課題項目 1: デジタル・デトックスに関する文章から、「デトックスは体内の毒物をとり」を含む箇所を起点に、「の。その結果はどうだったか。」までを一字一句たがえずに書き写してください。
課題項目 2: デジタル・デトックスに関する文章の最後の文に続けて、その先の部分を書き進めてください。

==== 提供テキスト

デジタル・デトックス

 デトックスは体内の毒物をとりのぞくことですが、最近は「デジタル・デトックス」をよく聞きます。
 スマホやパソコン、SNS(ソーシャルメディア)などのデジタル文化は、利用者の精神をむしばむことがある。デジタルの有害な影響をとりのぞくのが「デジタル・デトックス」、この方法をめぐる論争がさかんです(Study Finds Mental Health Benefit to One-Week Social Media Break. By Ellen Barry. Nov. 24, 2025. The New York Times)。

 ハーバード大学の精神医学者、ジョン・トロース准教授らはSNSの影響を調べています。
 最近行った研究では、18歳から24歳の若者295人に、SNSの使用を一時中止してもらいました。全面中止ではなく、できる範囲でSNSを使わないようにするというゆるやかなもの。その結果はどうだったか。
 不安症の兆候が16%減りました。うつの症状も25%、不眠も15%減っています。ソーシャルメディアの一時中止は、精神保健に一定の効果がありました。

 若者とSNSについては、たくさんの研究が行われています。
 結果はまちまちでした。SNSが有害だというものもあれば、そうとはいいきれないというものもある。どちらがより妥当か、トロース准教授らは自分でたしかめるために今回の実験を行ったといいます。結果は、精神医学者にとってとりあえず納得できる内容でした。

 研究には、別の成果もありました。

========
==== 対象データ

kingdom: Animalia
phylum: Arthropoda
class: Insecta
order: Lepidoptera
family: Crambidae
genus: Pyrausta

========
==== 対象データ

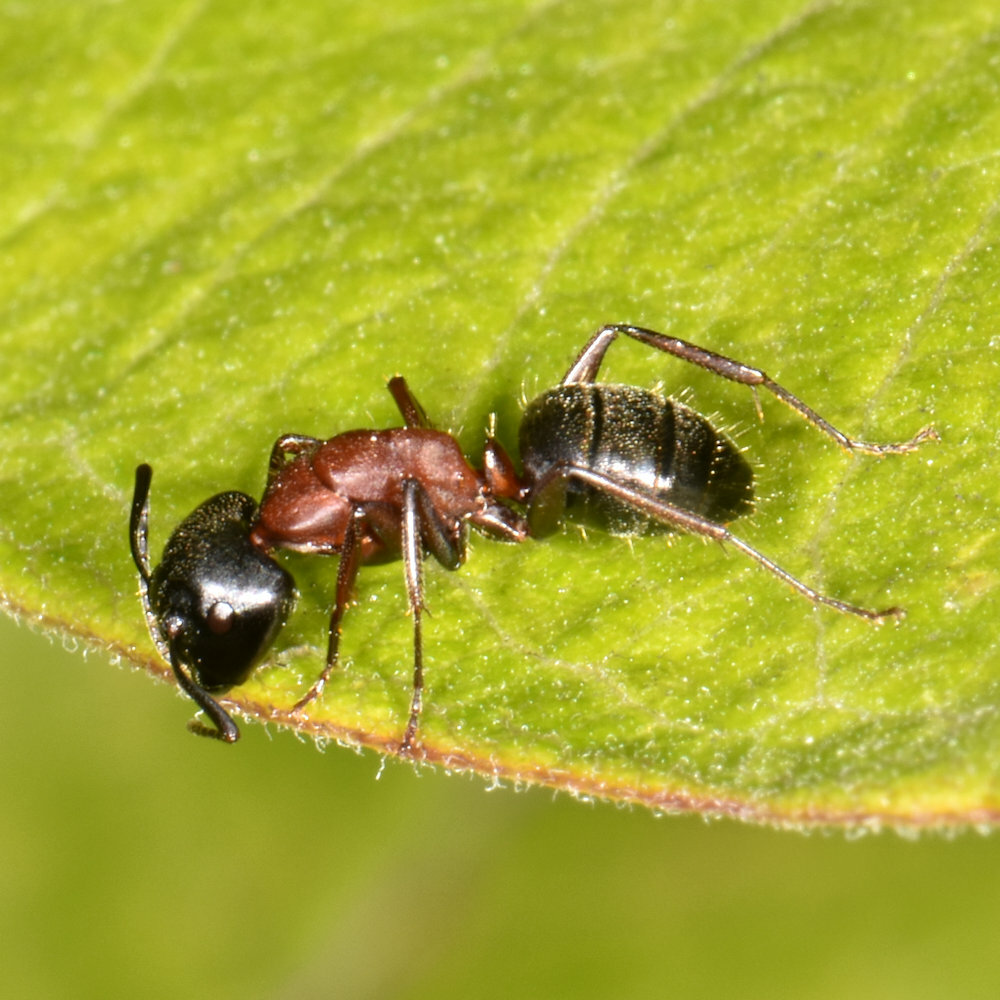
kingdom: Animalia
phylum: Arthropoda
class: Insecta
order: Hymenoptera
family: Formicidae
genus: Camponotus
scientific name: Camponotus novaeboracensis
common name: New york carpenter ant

========
==== 対象データ

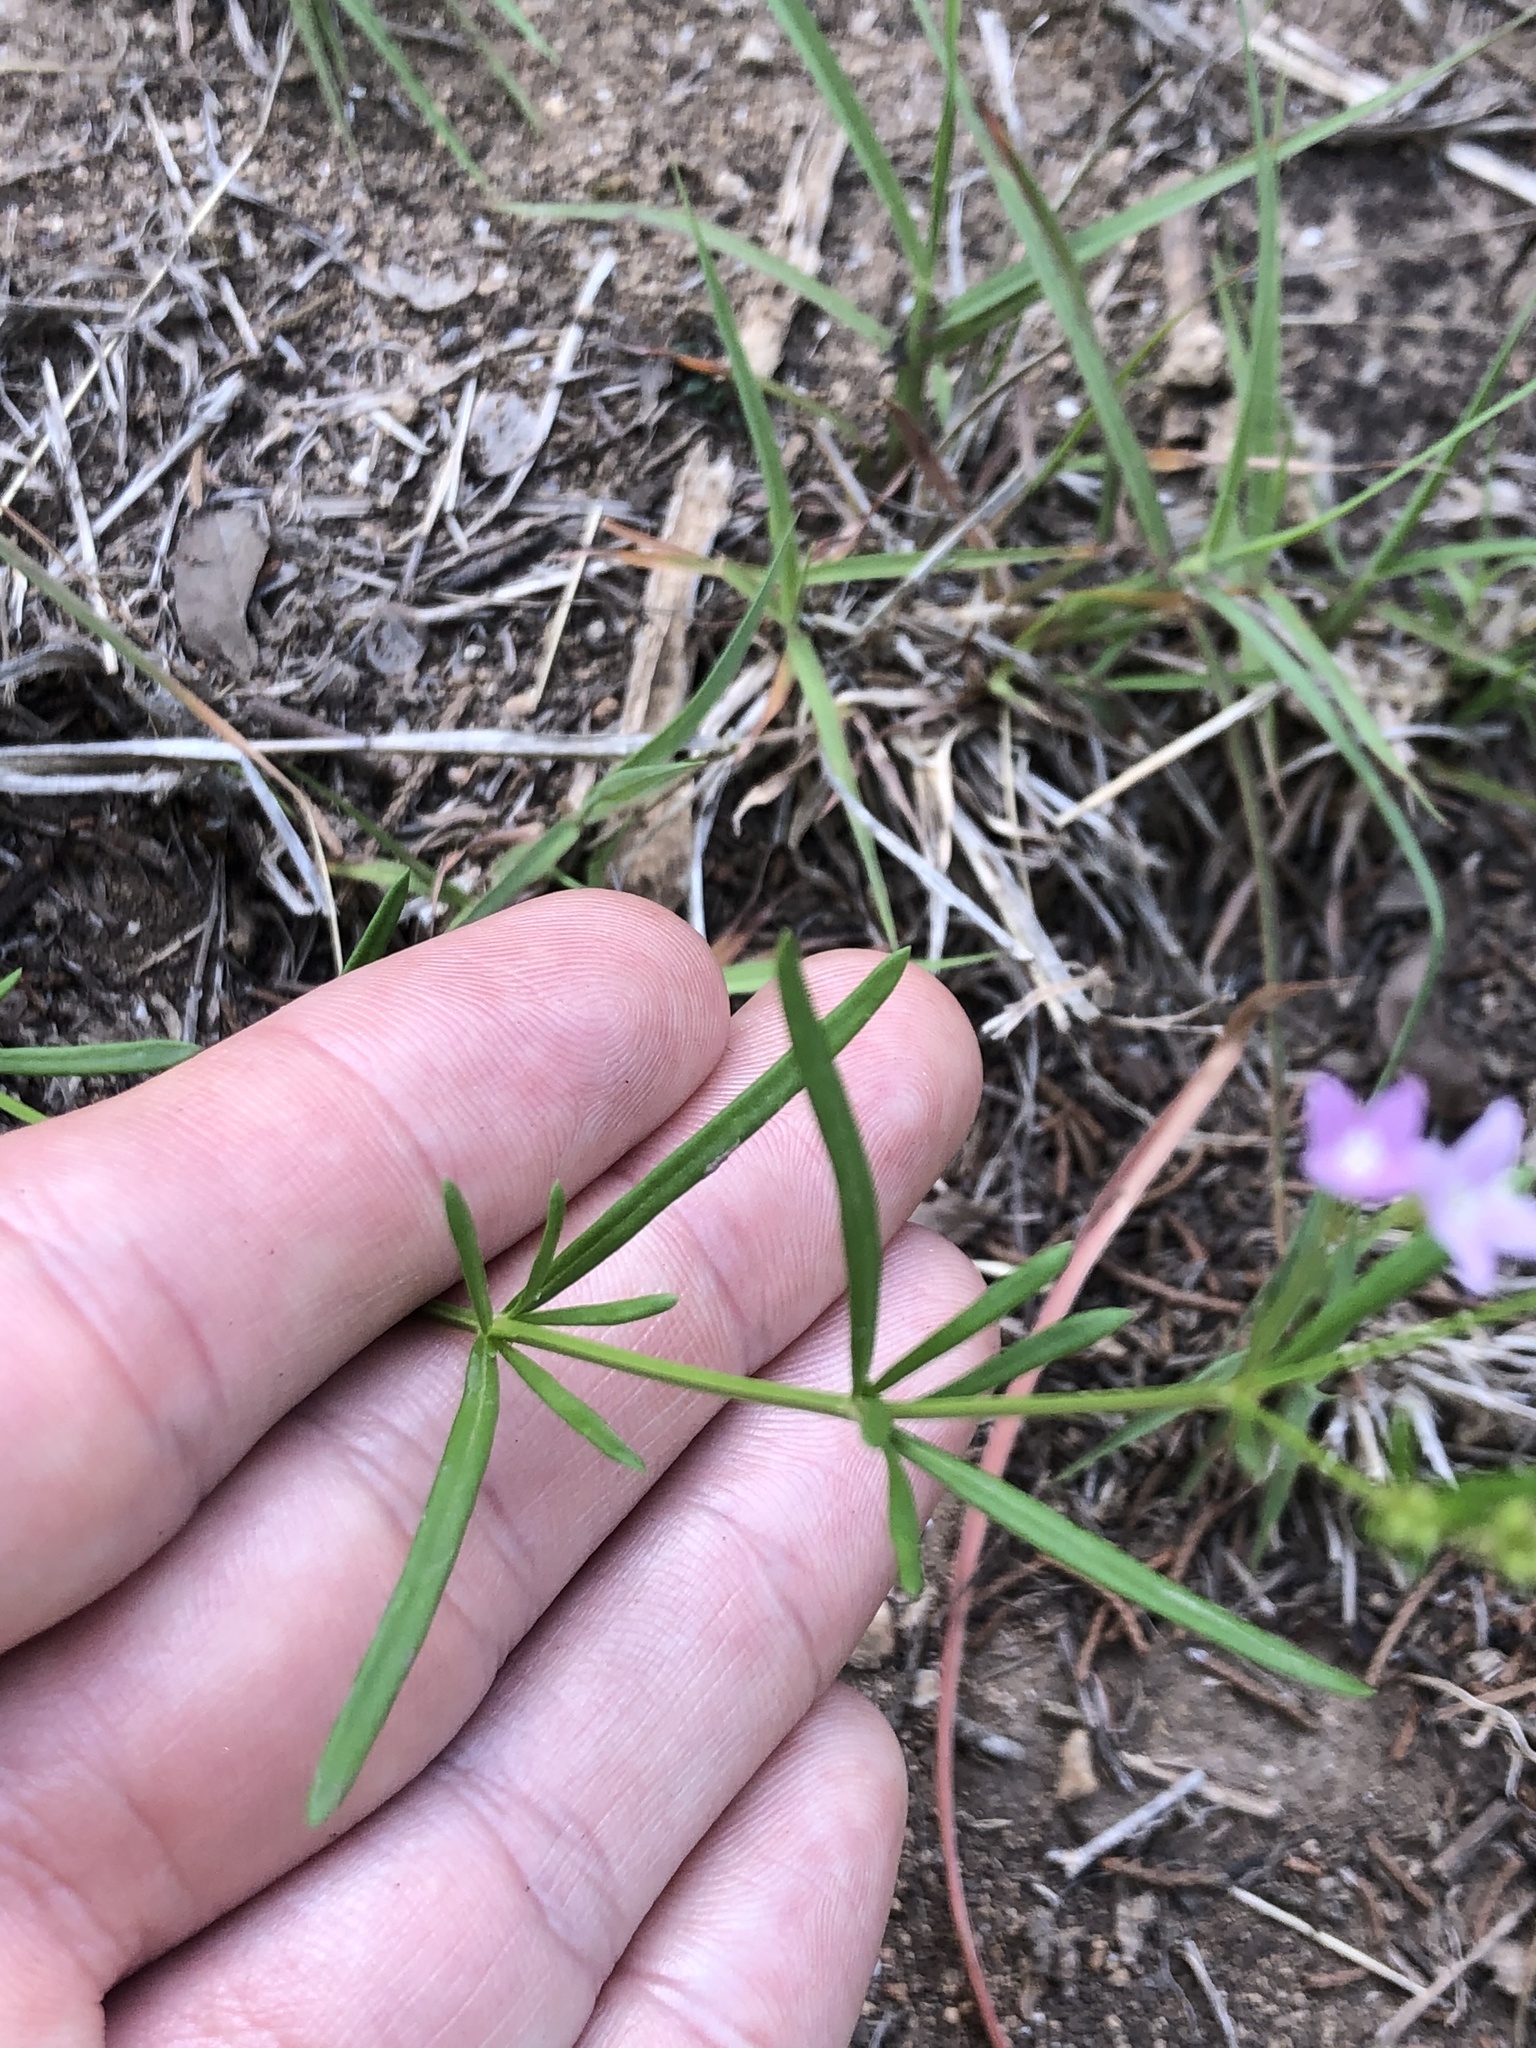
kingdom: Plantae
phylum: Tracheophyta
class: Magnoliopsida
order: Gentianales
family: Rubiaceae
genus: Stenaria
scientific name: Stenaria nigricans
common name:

========

解答欄 1:
デトックスは体内の毒物をとりのぞくことですが、最近は「デジタル・デトックス」をよく聞きます。
 スマホやパソコン、SNS(ソーシャルメディア)などのデジタル文化は、利用者の精神をむしばむことがある。デジタルの有害な影響をとりのぞくのが「デジタル・デトックス」、この方法をめぐる論争がさかんです(Study Finds Mental Health Benefit to One-Week Social Media Break. By Ellen Barry. Nov. 24, 2025. The New York Times)。

 ハーバード大学の精神医学者、ジョン・トロース准教授らはSNSの影響を調べています。
 最近行った研究では、18歳から24歳の若者295人に、SNSの使用を一時中止してもらいました。全面中止ではなく、できる範囲でSNSを使わないようにするというゆるやかなもの。その結果はどうだったか。

解答欄 2:
 デジタル文化が精神保健に影響するのは、その「使い方」であり、スクリーン・タイム、つまりスマホやパソコンの「画面を見ている時間」はそれほど関係がないと、被検者の回答から見えてきたことです。SNSの一時中止で精神保健は向上したけれど、トータルのスクリーン・タイムはむしろ増えたという人もいました。
 デジタル・デトックスを進めようとするならたんにSNSを禁止するとか、スクリーン・タイムを短くしてもさして効果はないということです。デジタル、ことにSNSを使うなら、依存症になるような使い方はしない、また他人の評価を気にするあまり自尊感情を害するような使い方はしないほうがいいということでしょう。

 欧米では、とくに学校でのSNSを禁止したり、スクリーン・タイムを制限する動きが進んでいます。たぶん中学生くらいまではSNSなんてないほうがいいし、乳幼児のスクリーン・タイムはゼロか、最小限にとどめるべきです。でも一律の規制や禁止は、年齢があがるにしたがってだんだん意味を失います。
 デジタルの害が強まったら、デジタル・デトックスはひとつの解決法でしょう。けれどいちばんの解決法は、生身の人間といることだろうとぼくは思います。